Brutal Efficiency: To All A Goodnight (1980)
My dearest readers, one cannot deny that the holidays are most unavoidably upon us. Painful though it may be, it is time for me to concede that the pumpkins on our porch sailed past ripeness some time ago and that we must clear our multitude of tributes to Samhain to make way for the coming of Krampus. I hope that the brief respite that children have been provided between holiday monsters has been pleasant.
To fully embrace this shift in the seasons, I decided to take in a viewing of David Hess’ Christmas-themed contribution to the genre that launched his acting career. To All a Goodnight features a group of young ladies lounging about their collegiate abode for the holidays in the hopes of entertaining a gentleman or two. Their liaisons are breezy and their choices of romantic partners range from milk-sipping virgins to on-duty police officers. In some instances, their indiscriminate coupling truly seems to embrace the spirit of giving.

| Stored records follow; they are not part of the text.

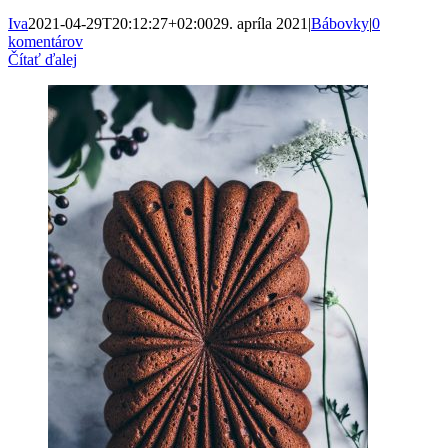
Iva
2021-04-29T20:12:27+02:00
29. apríla 2021
|
Bábovky
|
0
komentárov
Čítať ďalej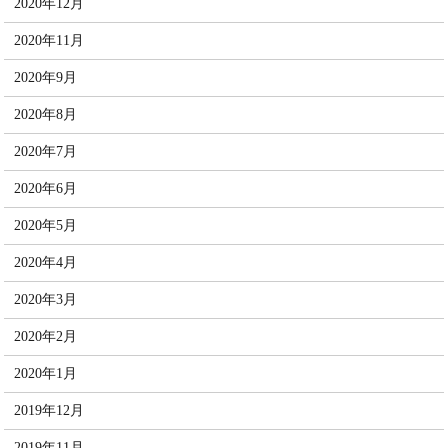
2020年12月
2020年11月
2020年9月
2020年8月
2020年7月
2020年6月
2020年5月
2020年4月
2020年3月
2020年2月
2020年1月
2019年12月
2019年11月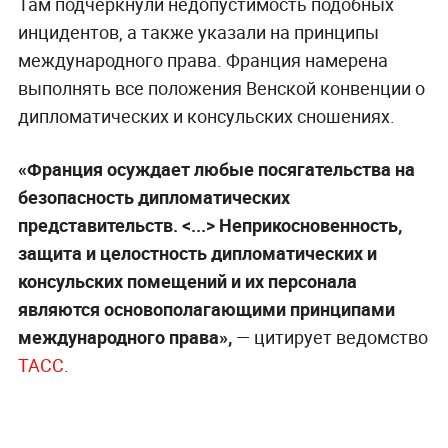
Там подчеркнули недопустимость подобных
инцидентов, а также указали на принципы
международного права. Франция намерена
выполнять все положения Венской конвенции о
дипломатических и консульских сношениях.
«Франция осуждает любые посягательства на
безопасность дипломатических
представительств. <...> Неприкосновенность,
защита и целостность дипломатических и
консульских помещений и их персонала
являются основополагающими принципами
международного права»,
— цитирует ведомство
ТАСС
.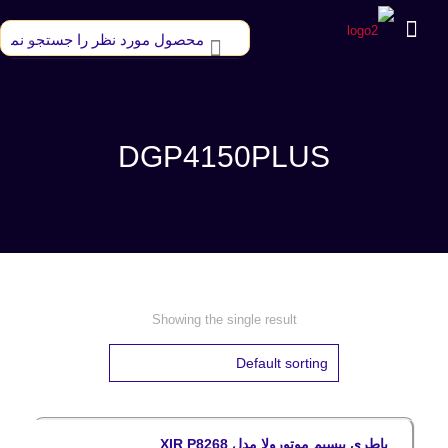
DGP4150PLUS
Showing the single result
باطری بیسیم موتورولا مدل XIR P8268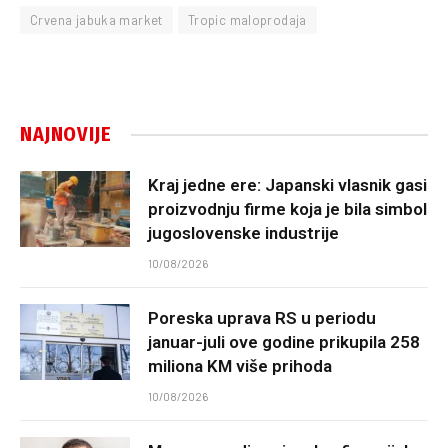
Crvena jabuka market
Tropic maloprodaja
NAJNOVIJE
Kraj jedne ere: Japanski vlasnik gasi
proizvodnju firme koja je bila simbol
jugoslovenske industrije
10/08/2026
Poreska uprava RS u periodu
januar-juli ove godine prikupila 258
miliona KM više prihoda
10/08/2026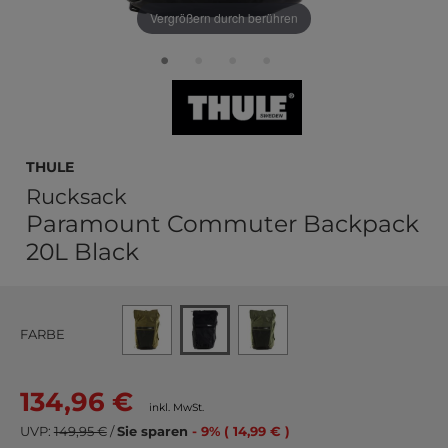
Vergrößern durch berühren
THULE
Rucksack
Paramount Commuter Backpack
20L Black
FARBE
134,96 €
inkl. MwSt.
UVP:
149,95 €
/
Sie sparen
- 9% ( 14,99 € )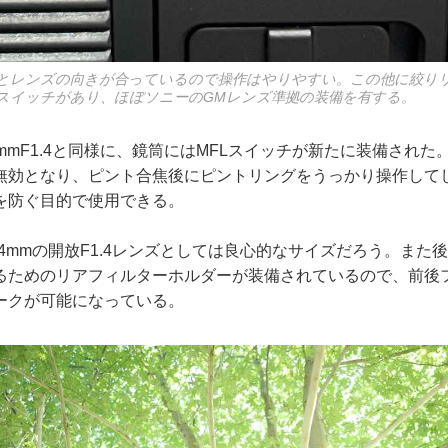
とレンズの向きが合っているので操作はやりやすい。この他に絞り
スイッチがあり、ほぼソニーのGMレンズ準拠の装備を有する。
mmF1.4と同様に、鏡筒にはMFLスイッチが新たに装備された。
無効となり、ピント合焦後にピントリングをうっかり操作して
を防ぐ目的で使用できる。
24mmの開放F1.4レンズとしては良心的なサイズだろう。また
るためのリアフィルターホルダーが装備されているので、前後
ークが可能になっている。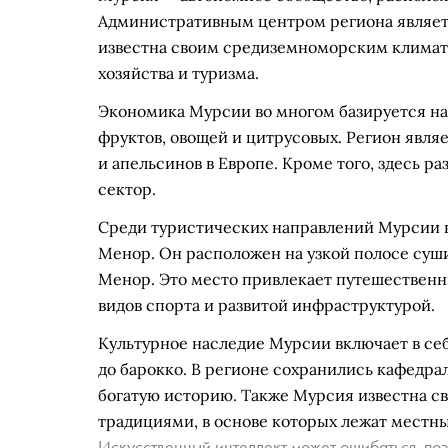
Административным центром региона являет
известна своим средиземноморским климато
хозяйства и туризма.
Экономика Мурсии во многом базируется на 
фруктов, овощей и цитрусовых. Регион явл
и апельсинов в Европе. Кроме того, здесь 
сектор.
Среди туристических направлений Мурсии 
Менор. Он расположен на узкой полосе су
Менор. Это место привлекает путешествен
видов спорта и развитой инфраструктурой.
Культурное наследие Мурсии включает в се
до барокко. В регионе сохранились кафедра
богатую историю. Также Мурсия известна 
традициями, в основе которых лежат местн
Искусственный интеллект может ошибаться, поэ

Yet all their holiday reverie is rudely interrupted by a faceless killer who dons Saint Nicholas’ signature accoutrement (a bold new direction for Christmas slashers, similarly adopted in Christmas Evil the very same year). The girls themselves are a bit interchangeable and many of their deaths are emotionally unremarkable. There are, however, some thriving personalities among the adult side characters, which include a slow witted- gardener who wanders around the house interior with a pair of shears at groin level and a sassy property owner who has simply seen it all.
Anyone familiar with The Last House on the Left (1972) knows that it is a film that relishes in innards. And so it is strange to see that Mr. Hess, the man who presided over many of that film’s most disturbing scenes, puts on such a bloodless display while behind the camera. For the most part, the violence in To All a Goodnight is mild and brief. While lacking in the sort of gut groping brutality that defined his on-screen debut, To All A Goodnight is absolutely ruthless in its visual efficiency. A single static shot features gloved hands, a knife, a list of potential victims and a framed photo of a girl who died during a miscalculated collegiate prank. In but a few brief seconds on screen, Mr. Hess has summarized not only his own narrative but those of countless slashers to come in the following decade.
It is an impressive moment of graphic clarity for a man whose directorial contributions were limited to a single effort.
To All a Goodnight runs 87 minutes and is rated R.